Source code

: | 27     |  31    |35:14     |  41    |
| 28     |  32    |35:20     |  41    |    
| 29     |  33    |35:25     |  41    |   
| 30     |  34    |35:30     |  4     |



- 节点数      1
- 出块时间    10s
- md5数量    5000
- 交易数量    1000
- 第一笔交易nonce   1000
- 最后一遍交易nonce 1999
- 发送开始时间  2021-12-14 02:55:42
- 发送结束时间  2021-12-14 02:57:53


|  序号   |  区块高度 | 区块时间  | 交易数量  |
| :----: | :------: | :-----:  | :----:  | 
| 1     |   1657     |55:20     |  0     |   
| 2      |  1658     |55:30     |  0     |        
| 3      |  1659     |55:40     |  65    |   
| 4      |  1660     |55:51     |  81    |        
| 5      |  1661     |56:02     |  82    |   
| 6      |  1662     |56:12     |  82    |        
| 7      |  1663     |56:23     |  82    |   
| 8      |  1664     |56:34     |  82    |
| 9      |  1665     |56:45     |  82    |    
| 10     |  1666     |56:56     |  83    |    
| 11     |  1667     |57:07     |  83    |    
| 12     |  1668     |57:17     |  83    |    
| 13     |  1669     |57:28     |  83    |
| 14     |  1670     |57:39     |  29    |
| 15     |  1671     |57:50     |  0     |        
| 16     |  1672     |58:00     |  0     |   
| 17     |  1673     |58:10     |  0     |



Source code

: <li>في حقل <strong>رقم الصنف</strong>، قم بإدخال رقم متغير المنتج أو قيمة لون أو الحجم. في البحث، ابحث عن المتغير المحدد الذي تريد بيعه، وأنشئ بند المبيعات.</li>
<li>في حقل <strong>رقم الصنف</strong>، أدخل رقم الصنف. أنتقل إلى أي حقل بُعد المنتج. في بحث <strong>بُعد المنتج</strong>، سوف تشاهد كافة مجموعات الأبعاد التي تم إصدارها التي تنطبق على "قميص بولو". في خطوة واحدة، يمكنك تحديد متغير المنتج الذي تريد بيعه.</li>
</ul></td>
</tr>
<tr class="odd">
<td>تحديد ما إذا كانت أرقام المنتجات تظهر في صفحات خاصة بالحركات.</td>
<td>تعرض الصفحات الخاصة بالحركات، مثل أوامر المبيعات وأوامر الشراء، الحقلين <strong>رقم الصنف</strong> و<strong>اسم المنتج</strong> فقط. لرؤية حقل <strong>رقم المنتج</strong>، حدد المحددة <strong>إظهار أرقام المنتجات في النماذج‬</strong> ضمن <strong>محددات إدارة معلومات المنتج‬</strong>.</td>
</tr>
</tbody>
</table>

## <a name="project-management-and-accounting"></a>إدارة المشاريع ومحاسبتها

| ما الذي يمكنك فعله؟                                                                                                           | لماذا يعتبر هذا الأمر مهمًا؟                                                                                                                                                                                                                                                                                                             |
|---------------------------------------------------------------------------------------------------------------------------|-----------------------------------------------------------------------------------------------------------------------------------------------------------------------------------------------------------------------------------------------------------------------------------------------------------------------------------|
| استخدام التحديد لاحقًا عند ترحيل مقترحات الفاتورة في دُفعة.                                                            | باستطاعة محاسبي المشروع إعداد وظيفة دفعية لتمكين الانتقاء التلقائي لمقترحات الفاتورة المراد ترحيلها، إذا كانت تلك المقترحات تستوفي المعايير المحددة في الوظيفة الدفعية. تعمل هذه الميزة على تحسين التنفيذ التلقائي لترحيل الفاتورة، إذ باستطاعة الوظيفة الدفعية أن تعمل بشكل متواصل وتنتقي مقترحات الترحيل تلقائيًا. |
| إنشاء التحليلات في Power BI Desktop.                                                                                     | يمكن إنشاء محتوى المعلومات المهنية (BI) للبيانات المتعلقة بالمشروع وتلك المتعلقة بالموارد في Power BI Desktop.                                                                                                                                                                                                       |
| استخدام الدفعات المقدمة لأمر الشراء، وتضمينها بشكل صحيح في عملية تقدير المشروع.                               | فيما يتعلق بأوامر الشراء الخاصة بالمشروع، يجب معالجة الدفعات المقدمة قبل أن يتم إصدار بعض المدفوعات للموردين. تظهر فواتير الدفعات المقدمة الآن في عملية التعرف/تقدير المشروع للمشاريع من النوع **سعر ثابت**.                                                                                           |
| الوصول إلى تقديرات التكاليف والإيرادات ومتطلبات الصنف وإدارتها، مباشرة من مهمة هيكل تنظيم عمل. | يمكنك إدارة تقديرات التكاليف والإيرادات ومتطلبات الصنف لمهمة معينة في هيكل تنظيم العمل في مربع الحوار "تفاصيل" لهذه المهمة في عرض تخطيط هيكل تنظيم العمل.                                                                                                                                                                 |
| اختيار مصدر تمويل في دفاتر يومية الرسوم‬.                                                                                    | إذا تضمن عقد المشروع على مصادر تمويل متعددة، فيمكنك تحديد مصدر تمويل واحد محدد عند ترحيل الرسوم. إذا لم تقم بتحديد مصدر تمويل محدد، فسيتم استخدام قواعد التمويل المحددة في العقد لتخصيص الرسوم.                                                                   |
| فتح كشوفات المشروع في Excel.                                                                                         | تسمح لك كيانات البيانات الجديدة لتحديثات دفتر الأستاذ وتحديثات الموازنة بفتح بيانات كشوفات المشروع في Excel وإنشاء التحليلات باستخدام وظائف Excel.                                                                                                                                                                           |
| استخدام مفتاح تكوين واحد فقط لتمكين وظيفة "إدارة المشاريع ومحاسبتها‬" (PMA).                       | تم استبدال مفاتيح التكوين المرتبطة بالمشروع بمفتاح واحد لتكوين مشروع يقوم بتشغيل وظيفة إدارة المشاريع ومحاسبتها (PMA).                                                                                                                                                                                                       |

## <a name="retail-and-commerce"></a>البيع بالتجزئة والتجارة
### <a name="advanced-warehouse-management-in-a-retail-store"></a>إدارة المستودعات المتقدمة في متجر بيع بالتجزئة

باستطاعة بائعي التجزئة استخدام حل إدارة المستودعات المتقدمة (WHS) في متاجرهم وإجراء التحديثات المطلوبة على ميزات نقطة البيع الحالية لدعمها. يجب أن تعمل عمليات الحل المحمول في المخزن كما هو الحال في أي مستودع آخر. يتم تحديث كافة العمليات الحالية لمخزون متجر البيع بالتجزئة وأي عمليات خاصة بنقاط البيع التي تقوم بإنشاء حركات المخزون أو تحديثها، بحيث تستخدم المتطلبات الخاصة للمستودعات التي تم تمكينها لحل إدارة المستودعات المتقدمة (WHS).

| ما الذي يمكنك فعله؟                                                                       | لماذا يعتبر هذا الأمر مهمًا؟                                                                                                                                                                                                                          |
━━━━━━━━━━━━━━━━━━━━
Each entry must appear again in the answer exactly as written.

• _ANSWER SPACE_
Source code

: | 27     |  31    |35:14     |  41    |
| 28     |  32    |35:20     |  41    |    
| 29     |  33    |35:25     |  41    |   
| 30     |  34    |35:30     |  4     |



- 节点数      1
- 出块时间    10s
- md5数量    5000
- 交易数量    1000
- 第一笔交易nonce   1000
- 最后一遍交易nonce 1999
- 发送开始时间  2021-12-14 02:55:42
- 发送结束时间  2021-12-14 02:57:53


|  序号   |  区块高度 | 区块时间  | 交易数量  |
| :----: | :------: | :-----:  | :----:  | 
| 1     |   1657     |55:20     |  0     |   
| 2      |  1658     |55:30     |  0     |        
| 3      |  1659     |55:40     |  65    |   
| 4      |  1660     |55:51     |  81    |        
| 5      |  1661     |56:02     |  82    |   
| 6      |  1662     |56:12     |  82    |        
| 7      |  1663     |56:23     |  82    |   
| 8      |  1664     |56:34     |  82    |
| 9      |  1665     |56:45     |  82    |    
| 10     |  1666     |56:56     |  83    |    
| 11     |  1667     |57:07     |  83    |    
| 12     |  1668     |57:17     |  83    |    
| 13     |  1669     |57:28     |  83    |
| 14     |  1670     |57:39     |  29    |
| 15     |  1671     |57:50     |  0     |        
| 16     |  1672     |58:00     |  0     |   
| 17     |  1673     |58:10     |  0     |



Source code

: <li>في حقل <strong>رقم الصنف</strong>، قم بإدخال رقم متغير المنتج أو قيمة لون أو الحجم. في البحث، ابحث عن المتغير المحدد الذي تريد بيعه، وأنشئ بند المبيعات.</li>
<li>في حقل <strong>رقم الصنف</strong>، أدخل رقم الصنف. أنتقل إلى أي حقل بُعد المنتج. في بحث <strong>بُعد المنتج</strong>، سوف تشاهد كافة مجموعات الأبعاد التي تم إصدارها التي تنطبق على "قميص بولو". في خطوة واحدة، يمكنك تحديد متغير المنتج الذي تريد بيعه.</li>
</ul></td>
</tr>
<tr class="odd">
<td>تحديد ما إذا كانت أرقام المنتجات تظهر في صفحات خاصة بالحركات.</td>
<td>تعرض الصفحات الخاصة بالحركات، مثل أوامر المبيعات وأوامر الشراء، الحقلين <strong>رقم الصنف</strong> و<strong>اسم المنتج</strong> فقط. لرؤية حقل <strong>رقم المنتج</strong>، حدد المحددة <strong>إظهار أرقام المنتجات في النماذج‬</strong> ضمن <strong>محددات إدارة معلومات المنتج‬</strong>.</td>
</tr>
</tbody>
</table>

## <a name="project-management-and-accounting"></a>إدارة المشاريع ومحاسبتها

| ما الذي يمكنك فعله؟                                                                                                           | لماذا يعتبر هذا الأمر مهمًا؟                                                                                                                                                                                                                                                                                                             |
|---------------------------------------------------------------------------------------------------------------------------|-----------------------------------------------------------------------------------------------------------------------------------------------------------------------------------------------------------------------------------------------------------------------------------------------------------------------------------|
| استخدام التحديد لاحقًا عند ترحيل مقترحات الفاتورة في دُفعة.                                                            | باستطاعة محاسبي المشروع إعداد وظيفة دفعية لتمكين الانتقاء التلقائي لمقترحات الفاتورة المراد ترحيلها، إذا كانت تلك المقترحات تستوفي المعايير المحددة في الوظيفة الدفعية. تعمل هذه الميزة على تحسين التنفيذ التلقائي لترحيل الفاتورة، إذ باستطاعة الوظيفة الدفعية أن تعمل بشكل متواصل وتنتقي مقترحات الترحيل تلقائيًا. |
| إنشاء التحليلات في Power BI Desktop.                                                                                     | يمكن إنشاء محتوى المعلومات المهنية (BI) للبيانات المتعلقة بالمشروع وتلك المتعلقة بالموارد في Power BI Desktop.                                                                                                                                                                                                       |
| استخدام الدفعات المقدمة لأمر الشراء، وتضمينها بشكل صحيح في عملية تقدير المشروع.                               | فيما يتعلق بأوامر الشراء الخاصة بالمشروع، يجب معالجة الدفعات المقدمة قبل أن يتم إصدار بعض المدفوعات للموردين. تظهر فواتير الدفعات المقدمة الآن في عملية التعرف/تقدير المشروع للمشاريع من النوع **سعر ثابت**.                                                                                           |
| الوصول إلى تقديرات التكاليف والإيرادات ومتطلبات الصنف وإدارتها، مباشرة من مهمة هيكل تنظيم عمل. | يمكنك إدارة تقديرات التكاليف والإيرادات ومتطلبات الصنف لمهمة معينة في هيكل تنظيم العمل في مربع الحوار "تفاصيل" لهذه المهمة في عرض تخطيط هيكل تنظيم العمل.                                                                                                                                                                 |
| اختيار مصدر تمويل في دفاتر يومية الرسوم‬.                                                                                    | إذا تضمن عقد المشروع على مصادر تمويل متعددة، فيمكنك تحديد مصدر تمويل واحد محدد عند ترحيل الرسوم. إذا لم تقم بتحديد مصدر تمويل محدد، فسيتم استخدام قواعد التمويل المحددة في العقد لتخصيص الرسوم.                                                                   |
| فتح كشوفات المشروع في Excel.                                                                                         | تسمح لك كيانات البيانات الجديدة لتحديثات دفتر الأستاذ وتحديثات الموازنة بفتح بيانات كشوفات المشروع في Excel وإنشاء التحليلات باستخدام وظائف Excel.                                                                                                                                                                           |
| استخدام مفتاح تكوين واحد فقط لتمكين وظيفة "إدارة المشاريع ومحاسبتها‬" (PMA).                       | تم استبدال مفاتيح التكوين المرتبطة بالمشروع بمفتاح واحد لتكوين مشروع يقوم بتشغيل وظيفة إدارة المشاريع ومحاسبتها (PMA).                                                                                                                                                                                                       |

## <a name="retail-and-commerce"></a>البيع بالتجزئة والتجارة
### <a name="advanced-warehouse-management-in-a-retail-store"></a>إدارة المستودعات المتقدمة في متجر بيع بالتجزئة

باستطاعة بائعي التجزئة استخدام حل إدارة المستودعات المتقدمة (WHS) في متاجرهم وإجراء التحديثات المطلوبة على ميزات نقطة البيع الحالية لدعمها. يجب أن تعمل عمليات الحل المحمول في المخزن كما هو الحال في أي مستودع آخر. يتم تحديث كافة العمليات الحالية لمخزون متجر البيع بالتجزئة وأي عمليات خاصة بنقاط البيع التي تقوم بإنشاء حركات المخزون أو تحديثها، بحيث تستخدم المتطلبات الخاصة للمستودعات التي تم تمكينها لحل إدارة المستودعات المتقدمة (WHS).

| ما الذي يمكنك فعله؟                                                                       | لماذا يعتبر هذا الأمر مهمًا؟                                                                                                                                                                                                                          |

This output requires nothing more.